SLF4J: Actual binding is of type [ch.qos.logback.classic.util.ContextSelectorStaticBinder]
2016-03-30 16:23:38,824:1(0x7fb815bff700):ZOO_INFO@log_env@712: Client environment:zookeeper.version=zookeeper C client 3.4.5
2016-03-30 16:23:38,825:1(0x7fb815bff700):ZOO_INFO@log_env@716: Client environment:host.name=ip-10-0-0-17.us-west-2.compute.internal
2016-03-30 16:23:38,825:1(0x7fb815bff700):ZOO_INFO@log_env@723: Client environment:os.name=Linux
2016-03-30 16:23:38,825:1(0x7fb815bff700):ZOO_INFO@log_env@724: Client environment:os.arch=4.1.7-coreos-r1
2016-03-30 16:23:38,825:1(0x7fb815bff700):ZOO_INFO@log_env@725: Client environment:os.version=#2 SMP Thu Nov 5 02:10:23 UTC 2015
2016-03-30 16:23:38,825:1(0x7fb815bff700):ZOO_INFO@log_env@733: Client environment:user.name=(null)
2016-03-30 16:23:38,825:1(0x7fb815bff700):ZOO_INFO@log_env@741: Client environment:user.home=/root
2016-03-30 16:23:38,825:1(0x7fb815bff700):ZOO_INFO@log_env@753: Client environment:user.dir=/
2016-03-30 16:23:38,825:1(0x7fb815bff700):ZOO_INFO@zookeeper_init@786: Initiating client connection, host=int.host:2181 sessionTimeout=1000 watcher=0x7fb81b4ad600 sessionId=0 sessionPasswd=<null> context=0x7fb804001ab0 flags=0
2016-03-30 16:23:38,890:1(0x7fb8113f6700):ZOO_INFO@check_events@1703: initiated connection to server [10.0.7.235:2181]
2016-03-30 16:23:38,893:1(0x7fb8113f6700):ZOO_INFO@check_events@1750: session establishment complete on server [10.0.7.235:2181], sessionId=0x353c1e9bc07000e, negotiated timeout=4000

Martin Westergaard Lassen · Answer 1 · Thu Mar 31 2016 02:07:20 GMT+0800 (China Standard Time)

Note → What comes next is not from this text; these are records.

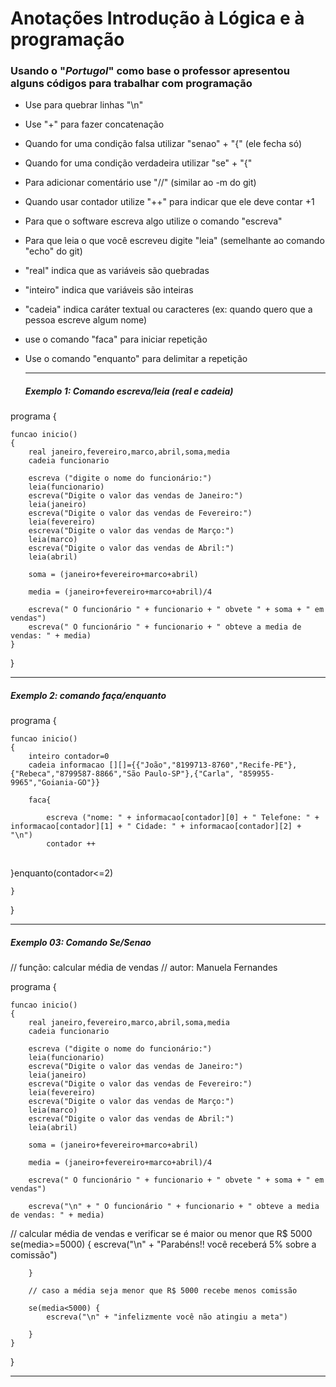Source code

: # Anotações Introdução à Lógica e à programação

### Usando o "*Portugol*" como base o professor apresentou alguns códigos para trabalhar com programação

- Use para quebrar linhas "\n"

- Use "+" para fazer concatenação

- Quando for uma condição falsa utilizar "senao" + "{" (ele fecha só)

- Quando for uma condição verdadeira utilizar "se" + "{"

- Para adicionar comentário use "//" (similar ao -m do git)

- Quando usar contador utilize "++" para indicar que ele deve contar +1

- Para que o software escreva algo utilize o comando "escreva"

- Para que leia o que você escreveu digite "leia" (semelhante ao comando "echo" do git)

- "real" indica que as variáveis são quebradas

- "inteiro" indica que variáveis são inteiras

- "cadeia" indica caráter textual ou caracteres (ex: quando quero que a pessoa escreve algum nome)

- use o comando "faca" para iniciar repetição

- Use o comando "enquanto" para delimitar a repetição

  

  -------------------------------------------------------------------------------------------------------------------------------------

  

  ##### Exemplo 1: Comando escreva/leia (real e cadeia)

  

programa
{
	

	funcao inicio()
	{
		real janeiro,fevereiro,marco,abril,soma,media
		cadeia funcionario
		
		escreva ("digite o nome do funcionário:")
		leia(funcionario)
		escreva("Digite o valor das vendas de Janeiro:")
		leia(janeiro)
		escreva("Digite o valor das vendas de Fevereiro:")
		leia(fevereiro)
		escreva("Digite o valor das vendas de Março:")
		leia(marco)
		escreva("Digite o valor das vendas de Abril:")
		leia(abril)
	
		soma = (janeiro+fevereiro+marco+abril)
	
		media = (janeiro+fevereiro+marco+abril)/4
	
		escreva(" O funcionário " + funcionario + " obvete " + soma + " em vendas")
		escreva(" O funcionário " + funcionario + " obteve a media de vendas: " + media)
	}
}

-------------------------------------------------------------------------------------------------------------------------------------------

##### Exemplo 2: comando faça/enquanto

programa
{
	
	funcao inicio()
	{
		inteiro contador=0
		cadeia informacao [][]={{"João","8199713-8760","Recife-PE"},{"Rebeca","8799587-8866","São Paulo-SP"},{"Carla", "859955-9965","Goiania-GO"}}
	
		faca{
	
			escreva ("nome: " + informacao[contador][0] + " Telefone: " + informacao[contador][1] + " Cidade: " + informacao[contador][2] + "\n")
			contador ++


​			
		}enquanto(contador<=2)
	
	}
}

-------------------------------------------------------------------------------------------------------------------------------------------

##### Exemplo 03: Comando Se/Senao

// função: calcular média de vendas
// autor: Manuela Fernandes

programa
{
	
	funcao inicio()
	{
		real janeiro,fevereiro,marco,abril,soma,media
		cadeia funcionario
		
		escreva ("digite o nome do funcionário:")
		leia(funcionario)
		escreva("Digite o valor das vendas de Janeiro:")
		leia(janeiro)
		escreva("Digite o valor das vendas de Fevereiro:")
		leia(fevereiro)
		escreva("Digite o valor das vendas de Março:")
		leia(marco)
		escreva("Digite o valor das vendas de Abril:")
		leia(abril)
	
		soma = (janeiro+fevereiro+marco+abril)
	
		media = (janeiro+fevereiro+marco+abril)/4
	
		escreva(" O funcionário " + funcionario + " obvete " + soma + " em vendas")
		
		escreva("\n" + " O funcionário " + funcionario + " obteve a media de vendas: " + media)

// calcular média de vendas e verificar se é maior ou menor que R$ 5000
		se(media>=5000) {
			escreva("\n" + "Parabéns!! você receberá 5% sobre a comissão")
			
		}
	
		// caso a média seja menor que R$ 5000 recebe menos comissão
		
		se(media<5000) {
			escreva("\n" + "infelizmente você não atingiu a meta")
			
		}
	}
}

________________________________________________________________________________________________________________________________________________________________________________________________________________________________________________________________________________________________________________________________

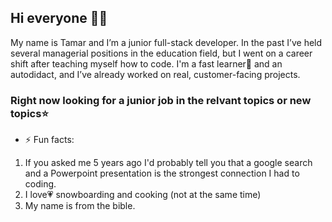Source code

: ## Hi everyone 👋:blush:

My name is Tamar and I’m a junior full-stack developer.
In the past I’ve held several managerial positions in the education field, but I went on a career shift after teaching myself how to code. 
I'm a fast learner:runner: and an autodidact, and I’ve already worked on real, customer-facing projects.

### Right now looking for a junior job in the relvant topics or new topics:star:


- ⚡ Fun facts:
1. If you asked me 5 years ago I'd probably tell you that a google search and a Powerpoint presentation is the strongest connection I had to coding.
2. I love:heartpulse: snowboarding and cooking (not at the same time)
3. My name is from the bible.
<!--
**tamarmoshe14/tamarmoshe14** is a ✨ _special_ ✨ repository because its `README.md` (this file) appears on your GitHub profile.



-->

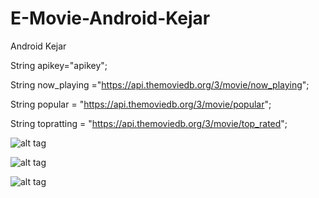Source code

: # E-Movie-Android-Kejar
Android Kejar 

String apikey="apikey";

String now_playing  ="https://api.themoviedb.org/3/movie/now_playing";

String popular = "https://api.themoviedb.org/3/movie/popular";

String topratting = "https://api.themoviedb.org/3/movie/top_rated";

![alt tag](https://aeroyid.files.wordpress.com/2016/04/photo_2016-04-17_13-48-23.jpg)

![alt tag](https://aeroyid.files.wordpress.com/2016/04/photo_2016-04-17_13-48-42.jpg)

![alt tag](https://aeroyid.files.wordpress.com/2016/04/photo_2016-04-17_13-48-37.jpg)

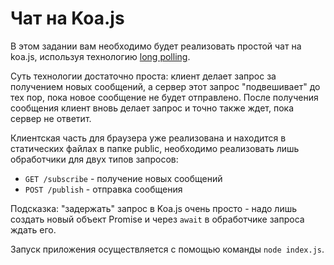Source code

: # Чат на Koa.js

В этом задании вам необходимо будет реализовать простой чат на koa.js, используя технологию 
[long polling](http://learn.javascript.ru/xhr-longpoll).


Суть технологии достаточно проста: клиент делает запрос за получением новых сообщений, а сервер этот
запрос "подвешивает" до тех пор, пока новое сообщение не будет отправлено. После получения сообщения
клиент вновь делает запрос и точно также ждет, пока сервер не ответит.


Клиентская часть для браузера уже реализована и находится в статических файлах в папке public,
необходимо реализовать лишь обработчики для двух типов запросов:

- `GET /subscribe` - получение новых сообщений 
- `POST /publish` - отправка сообщения


Подсказка: "задержать" запрос в Koa.js очень просто - надо лишь создать новый объект Promise и 
через `await` в обработчике запроса ждать его.

Запуск приложения осуществляется с помощью команды `node index.js`.
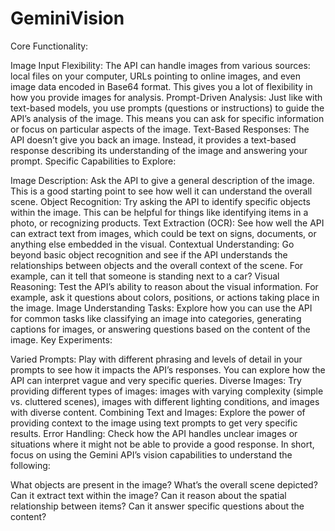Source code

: # GeminiVision

Core Functionality:

Image Input Flexibility: The API can handle images from various sources: local files on your computer, URLs pointing to online images, and even image data encoded in Base64 format. This gives you a lot of flexibility in how you provide images for analysis.
Prompt-Driven Analysis: Just like with text-based models, you use prompts (questions or instructions) to guide the API’s analysis of the image. This means you can ask for specific information or focus on particular aspects of the image.
Text-Based Responses: The API doesn’t give you back an image. Instead, it provides a text-based response describing its understanding of the image and answering your prompt.
Specific Capabilities to Explore:

Image Description: Ask the API to give a general description of the image. This is a good starting point to see how well it can understand the overall scene.
Object Recognition: Try asking the API to identify specific objects within the image. This can be helpful for things like identifying items in a photo, or recognizing products.
Text Extraction (OCR): See how well the API can extract text from images, which could be text on signs, documents, or anything else embedded in the visual.
Contextual Understanding: Go beyond basic object recognition and see if the API understands the relationships between objects and the overall context of the scene. For example, can it tell that someone is standing next to a car?
Visual Reasoning: Test the API’s ability to reason about the visual information. For example, ask it questions about colors, positions, or actions taking place in the image.
Image Understanding Tasks: Explore how you can use the API for common tasks like classifying an image into categories, generating captions for images, or answering questions based on the content of the image.
Key Experiments:

Varied Prompts: Play with different phrasing and levels of detail in your prompts to see how it impacts the API’s responses. You can explore how the API can interpret vague and very specific queries.
Diverse Images: Try providing different types of images: images with varying complexity (simple vs. cluttered scenes), images with different lighting conditions, and images with diverse content.
Combining Text and Images: Explore the power of providing context to the image using text prompts to get very specific results.
Error Handling: Check how the API handles unclear images or situations where it might not be able to provide a good response.
In short, focus on using the Gemini API’s vision capabilities to understand the following:

What objects are present in the image?
What’s the overall scene depicted?
Can it extract text within the image?
Can it reason about the spatial relationship between items?
Can it answer specific questions about the content?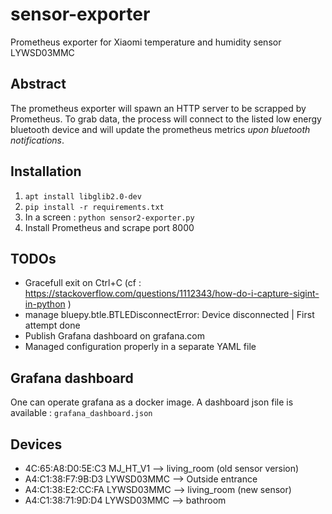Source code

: # sensor-exporter
Prometheus exporter for Xiaomi temperature and humidity sensor LYWSD03MMC

## Abstract
The prometheus exporter will spawn an HTTP server to be scrapped by Prometheus.
To grab data, the process will connect to the listed low energy bluetooth device and will update the prometheus metrics *upon bluetooth notifications*.

## Installation

1. `apt install libglib2.0-dev`
2. `pip install -r requirements.txt`
3. In a screen : `python sensor2-exporter.py`
4. Install Prometheus and scrape port 8000

## TODOs

- Gracefull exit on Ctrl+C (cf : https://stackoverflow.com/questions/1112343/how-do-i-capture-sigint-in-python
)
- manage bluepy.btle.BTLEDisconnectError: Device disconnected | First attempt done
- Publish Grafana dashboard on grafana.com
- Managed configuration properly in a separate YAML file

## Grafana dashboard

One can operate grafana as a docker image.
A dashboard json file is available : `grafana_dashboard.json`

## Devices

- 4C:65:A8:D0:5E:C3 MJ_HT_V1   --> living_room (old sensor version)
- A4:C1:38:F7:9B:D3 LYWSD03MMC --> Outside entrance
- A4:C1:38:E2:CC:FA LYWSD03MMC --> living_room (new sensor)
- A4:C1:38:71:9D:D4 LYWSD03MMC --> bathroom
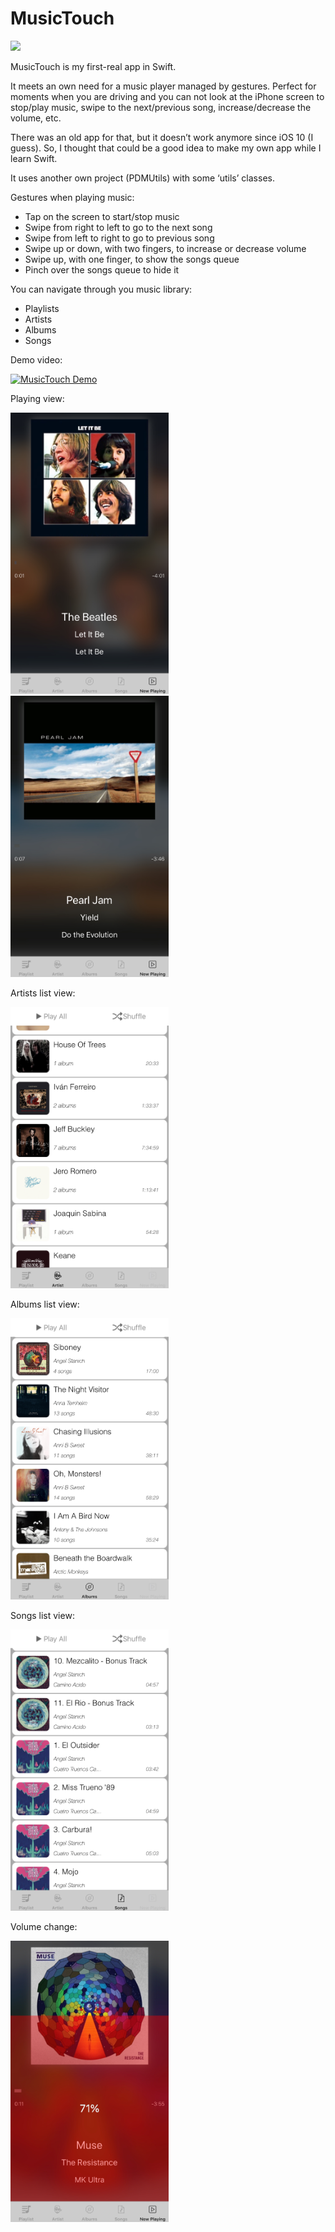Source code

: # MusicTouch
<img src="https://app.bitrise.io/app/f2d811688644c564/status.svg?token=1i_8RElOZE6rTzC1HUgDAQ&branch=develop">

MusicTouch is my first-real app in Swift.

It meets an own need for a music player managed by gestures. Perfect for moments when you are driving and you can not look at the iPhone screen to stop/play music, swipe to the next/previous song, increase/decrease the volume, etc.

There was an old app for that, but it doesn’t work anymore since iOS 10 (I guess). So, I thought that could be a good idea to make my own app while I learn Swift.

It uses another own project (PDMUtils) with some ‘utils’ classes.

Gestures when playing music:
- Tap on the screen to start/stop music
- Swipe from right to left to go to the next song
- Swipe from left to right to go to previous song
- Swipe up or down, with two fingers, to increase or decrease volume
- Swipe up, with one finger, to show the songs queue
- Pinch over the songs queue to hide it

You can navigate through you music library:
- Playlists
- Artists
- Albums
- Songs

Demo video:

[![MusicTouch Demo](http://img.youtube.com/vi/EansZXeeu4E/0.jpg)](https://www.youtube.com/embed/EansZXeeu4E "MusicTouch Demo")


Playing view:

<img src="https://github.com/pdiazmon/MusicTouch/blob/master/Previews/playing.jpeg" height="450">   <img src="https://github.com/pdiazmon/MusicTouch/blob/master/Previews/playing2.jpeg" height="450">

Artists list view:

<img src="https://github.com/pdiazmon/MusicTouch/blob/master/Previews/artists.jpeg" height="450">

Albums list view:

<img src="https://github.com/pdiazmon/MusicTouch/blob/master/Previews/albums.jpeg" height="450">

Songs list view:

<img src="https://github.com/pdiazmon/MusicTouch/blob/master/Previews/songs.jpeg" height="450">

Volume change:

<img src="https://github.com/pdiazmon/MusicTouch/blob/master/Previews/volume.jpeg" height="450">

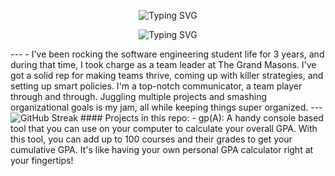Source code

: <p align="center">
  <img src="https://readme-typing-svg.demolab.com?font=Cascadia+Mono&pause=1000&color=FFCD38&center=true&vCenter=true&repeat=false&random=false&width=435&height=40&lines=Seif+Zakaria+Ellaban" alt="Typing SVG" />
</p>

<p align="center">
  <img src="https://readme-typing-svg.demolab.com?font=Cascadia+Mono&duration=3500&pause=1700&color=FFCD38&center=true&vCenter=true&random=true&width=1080&height=40&lines=Building+the+future%2C+one+line+of+code%2C+one+pixel+at+a+time.;Algorithms+to+apps%2C+Python+poems+to+pixelated+perfection.;Crafting+code%2C+crunching+numbers%2C+shaping+user+journeys%2C+end-to-end.;Data+whisperer%2C+full-stack+maestro%2C+bridging+code+and+creation.;Building+bridges+between+code+and+insights%2C+pixel-perfect+to+server-side." alt="Typing SVG" />
</p>
---
- I've been rocking the software engineering student life for 3 years, and during that time, I took charge as a team leader at The Grand Masons. I've got a solid rep for making teams thrive, coming up with killer strategies, and setting up smart policies. I'm a top-notch communicator, a team player through and through. Juggling multiple projects and smashing organizational goals is my jam, all while keeping things super organized.
---
<img src="https://streak-stats.demolab.com?user=SeifZEllaban&theme=dark&ring=FFCD38&fire=FFCD38&currStreakLabel=FFCD38" alt="GitHub Streak" />
#### Projects in this repo:
- gp(A): A handy console based tool that you can use on your computer to calculate your overall GPA. With this tool, you can add up to 100 courses and their grades to get your cumulative GPA. It's like having your own personal GPA calculator right at your fingertips!



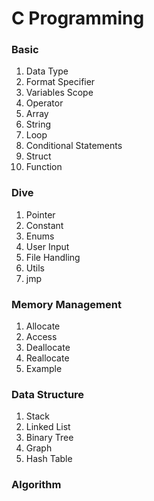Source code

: # C Programming


### Basic 
1. Data Type
1. Format Specifier
1. Variables Scope
1. Operator
1. Array
1. String
1. Loop
1. Conditional Statements
1. Struct
1. Function


### Dive
1. Pointer
1. Constant
1. Enums
1. User Input
1. File Handling
1. Utils
1. jmp


### Memory Management
1. Allocate
2. Access
3. Deallocate
4. Reallocate
5. Example


### Data Structure
1. Stack
2. Linked List
3. Binary Tree
4. Graph
5. Hash Table


### Algorithm
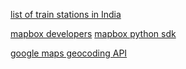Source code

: [list of train stations in India](https://en.wikipedia.org/wiki/List_of_railway_stations_in_India)

[mapbox developers](https://www.mapbox.com/developers/)
[mapbox python sdk](https://github.com/mapbox/mapbox-sdk-py/)

[google maps geocoding API](https://developers.google.com/maps/documentation/geocoding/intro)
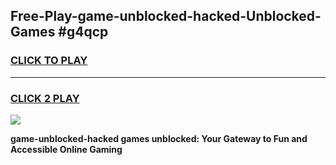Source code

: 
## Free-Play-game-unblocked-hacked-Unblocked-Games #g4qcp
<h3>
<a href="https://news.freeplayer.one?title=game-unblocked-hacked&ref=8M">CLICK TO PLAY</a></h3>
<hr>

<h3>
<a href="https://news.freeplayer.one?title=game-unblocked-hacked&ref=8M">CLICK 2 PLAY</a>
  
</h3>

<a href="https://news.freeplayer.one?title=game-unblocked-hacked&ref=8M"><img src="https://clearcache.store/games.png"></a>


**game-unblocked-hacked games unblocked: Your Gateway to Fun and Accessible Online Gaming**
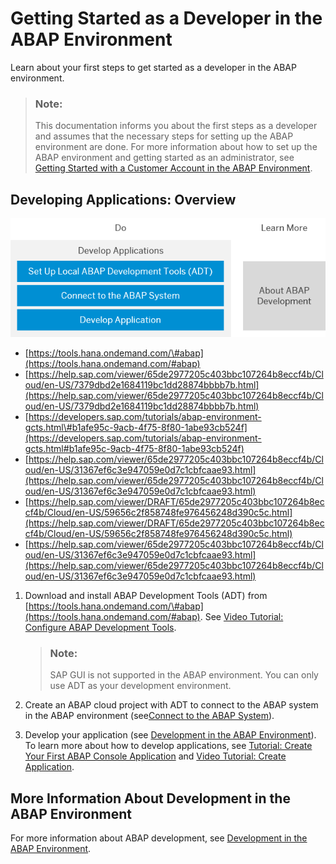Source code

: <!-- copy7bf1d7cbc5904d748058eefbef52ec4f -->

# Getting Started as a Developer in the ABAP Environment

Learn about your first steps to get started as a developer in the ABAP environment.

> ### Note:  
> This documentation informs you about the first steps as a developer and assumes that the necessary steps for setting up the ABAP environment are done. For more information about how to set up the ABAP environment and getting started as an administrator, see [Getting Started with a Customer Account in the ABAP Environment](../20_getting_started/getting-started-with-a-customer-account-in-the-abap-environment-e34a329.md).



<a name="copy7bf1d7cbc5904d748058eefbef52ec4f__section_zwd_lvb_l4b"/>

## Developing Applications: Overview

![](../20_getting_started/images/Image_Map_Develop_and_Deploy_ABAP_Applications_e70bb5d.png)

-   [https://tools.hana.ondemand.com/\#abap](https://tools.hana.ondemand.com/#abap)
-   [https://help.sap.com/viewer/65de2977205c403bbc107264b8eccf4b/Cloud/en-US/7379dbd2e1684119bc1dd28874bbbb7b.html](https://help.sap.com/viewer/65de2977205c403bbc107264b8eccf4b/Cloud/en-US/7379dbd2e1684119bc1dd28874bbbb7b.html)
-   [https://developers.sap.com/tutorials/abap-environment-gcts.html\#b1afe95c-9acb-4f75-8f80-1abe93cb524f](https://developers.sap.com/tutorials/abap-environment-gcts.html#b1afe95c-9acb-4f75-8f80-1abe93cb524f)
-   [https://help.sap.com/viewer/65de2977205c403bbc107264b8eccf4b/Cloud/en-US/31367ef6c3e947059e0d7c1cbfcaae93.html](https://help.sap.com/viewer/65de2977205c403bbc107264b8eccf4b/Cloud/en-US/31367ef6c3e947059e0d7c1cbfcaae93.html)
-   [https://help.sap.com/viewer/DRAFT/65de2977205c403bbc107264b8eccf4b/Cloud/en-US/59656c2f858748fe976456248d390c5c.html](https://help.sap.com/viewer/DRAFT/65de2977205c403bbc107264b8eccf4b/Cloud/en-US/59656c2f858748fe976456248d390c5c.html)
-   [https://help.sap.com/viewer/65de2977205c403bbc107264b8eccf4b/Cloud/en-US/31367ef6c3e947059e0d7c1cbfcaae93.html](https://help.sap.com/viewer/65de2977205c403bbc107264b8eccf4b/Cloud/en-US/31367ef6c3e947059e0d7c1cbfcaae93.html)

1.  Download and install ABAP Development Tools \(ADT\) from [https://tools.hana.ondemand.com/\#abap](https://tools.hana.ondemand.com/#abap). See [Video Tutorial: Configure ABAP Development Tools](https://www.youtube.com/watch?v=hgJgDTyB6Kg&list=PLkzo92owKnVxWqJSoFLGe1VRkzOs4Ucdr&index=5&t=0s).

    > ### Note:  
    > SAP GUI is not supported in the ABAP environment. You can only use ADT as your development environment.

2.  Create an ABAP cloud project with ADT to connect to the ABAP system in the ABAP environment \(see[Connect to the ABAP System](https://help.sap.com/viewer/65de2977205c403bbc107264b8eccf4b/Cloud/en-US/7379dbd2e1684119bc1dd28874bbbb7b.html)\).
3.  Develop your application \(see [Development in the ABAP Environment](https://help.sap.com/viewer/65de2977205c403bbc107264b8eccf4b/Cloud/en-US/31367ef6c3e947059e0d7c1cbfcaae93.html)\). To learn more about how to develop applications, see [Tutorial: Create Your First ABAP Console Application](https://developers.sap.com/tutorials/abap-environment-console-application.html) and [Video Tutorial: Create Application](https://www.youtube.com/watch?v=Ut2zalVUdq4&list=PLkzo92owKnVxWqJSoFLGe1VRkzOs4Ucdr&index=4&t=0s).



<a name="copy7bf1d7cbc5904d748058eefbef52ec4f__section_vdp_mvb_l4b"/>

## More Information About Development in the ABAP Environment

For more information about ABAP development, see [Development in the ABAP Environment](https://help.sap.com/viewer/65de2977205c403bbc107264b8eccf4b/Cloud/en-US/31367ef6c3e947059e0d7c1cbfcaae93.html).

Hi @AbdoulNdiaye. Thank you very much for your feedback. I've been experimenting a little with your parameters.

The issue is that the scheduler isn't successfully registering in Mesos, in that case, you'll see the following line in STDOUT

c.c.mesos.scheduler.UniversalScheduler   : Framework registrered with frameworkId=37a00eb7-d7f4-4fe3-b31f-c1fe638fccb1-0001
c.c.m.s.state.StateRepositoryZookeeper   : Received frameworkId=37a00eb7-d7f4-4fe3-b31f-c1fe638fccb1-0001

First thing I've noticed is that you're missing a port on your MESOS_MASTER. When I try without that, I'm getting the following parsing error:

c.c.mesos.scheduler.UniversalScheduler   : Received error: Failed to create a master detector for '172.16.33.20': Failed to parse '172.16.33.20'

So I'm assuming it's a copy/paste thing?

Last I tried with an inaccessible Mesos Master, where I came very close to your behaviour, so my conclusion is: Please check the following things:

Make sure you have a port defined on your MESOS_MASTER environment variable, in the following format host:5050
Make sure the Mesos master host is actually resolvable and accessible. On DCOS I believe you can use mesos.leader?

Martin Westergaard Lassen · Answer 2 · Mon Apr 04 2016 21:15:29 GMT+0800 (China Standard Time)

@AbdoulNdiaye If you still have issues, please reopen this report. Thanks.